[Try it] Lines from the one containing "Im Internet steht" through the final line of the entries below: reproduce them exactly, all of them and only them.

==== Listed entries

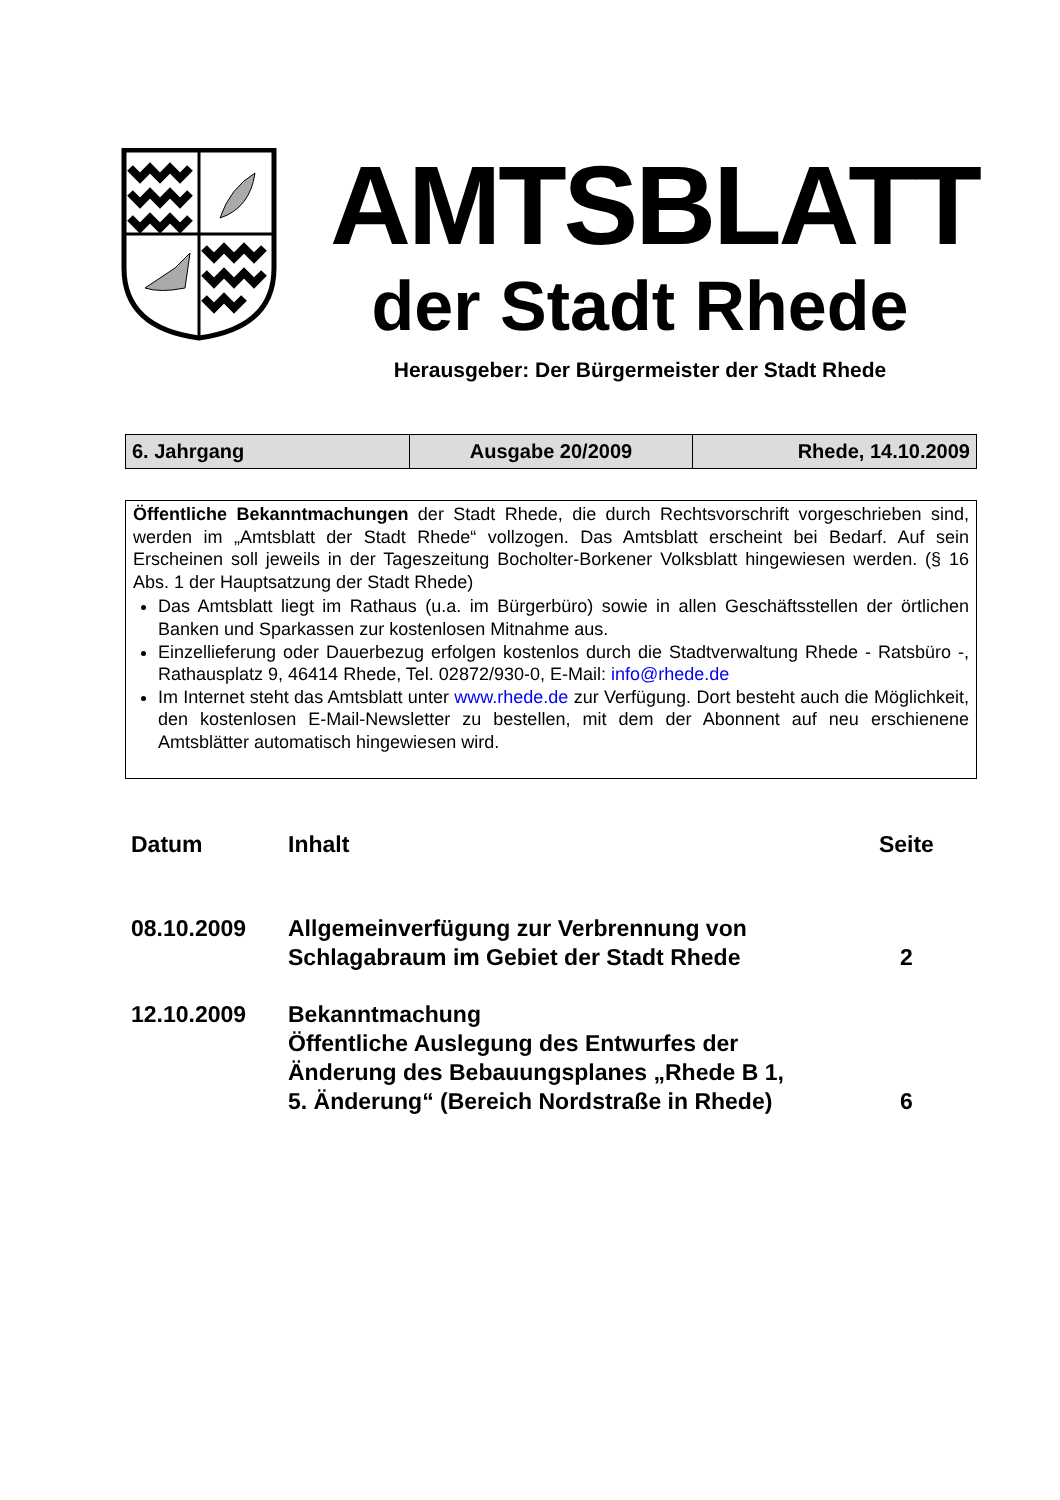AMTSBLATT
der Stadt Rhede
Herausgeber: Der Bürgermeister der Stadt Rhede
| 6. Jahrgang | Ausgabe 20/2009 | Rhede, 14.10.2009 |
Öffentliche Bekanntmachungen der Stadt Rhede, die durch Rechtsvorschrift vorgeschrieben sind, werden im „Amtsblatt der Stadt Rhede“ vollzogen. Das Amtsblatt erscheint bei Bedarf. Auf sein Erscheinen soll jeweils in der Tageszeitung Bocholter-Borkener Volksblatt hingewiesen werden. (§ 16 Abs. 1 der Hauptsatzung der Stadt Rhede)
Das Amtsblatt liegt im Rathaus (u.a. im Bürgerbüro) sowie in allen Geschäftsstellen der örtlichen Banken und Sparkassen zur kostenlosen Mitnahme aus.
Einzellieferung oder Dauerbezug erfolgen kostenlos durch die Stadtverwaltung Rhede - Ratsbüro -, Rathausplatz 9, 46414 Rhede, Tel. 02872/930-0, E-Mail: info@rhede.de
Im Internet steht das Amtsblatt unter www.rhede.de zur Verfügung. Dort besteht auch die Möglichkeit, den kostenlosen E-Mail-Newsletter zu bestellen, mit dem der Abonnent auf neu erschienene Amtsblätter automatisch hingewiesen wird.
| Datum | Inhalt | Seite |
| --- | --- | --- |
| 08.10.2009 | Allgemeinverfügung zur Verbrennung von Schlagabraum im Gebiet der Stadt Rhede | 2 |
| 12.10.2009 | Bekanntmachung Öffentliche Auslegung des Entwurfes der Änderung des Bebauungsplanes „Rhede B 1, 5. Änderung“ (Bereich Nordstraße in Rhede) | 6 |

========

[Answer to this problem]
Im Internet steht das Amtsblatt unter www.rhede.de zur Verfügung. Dort besteht auch die Möglichkeit, den kostenlosen E-Mail-Newsletter zu bestellen, mit dem der Abonnent auf neu erschienene Amtsblätter automatisch hingewiesen wird.
| Datum | Inhalt | Seite |
| --- | --- | --- |
| 08.10.2009 | Allgemeinverfügung zur Verbrennung von Schlagabraum im Gebiet der Stadt Rhede | 2 |
| 12.10.2009 | Bekanntmachung Öffentliche Auslegung des Entwurfes der Änderung des Bebauungsplanes „Rhede B 1, 5. Änderung“ (Bereich Nordstraße in Rhede) | 6 |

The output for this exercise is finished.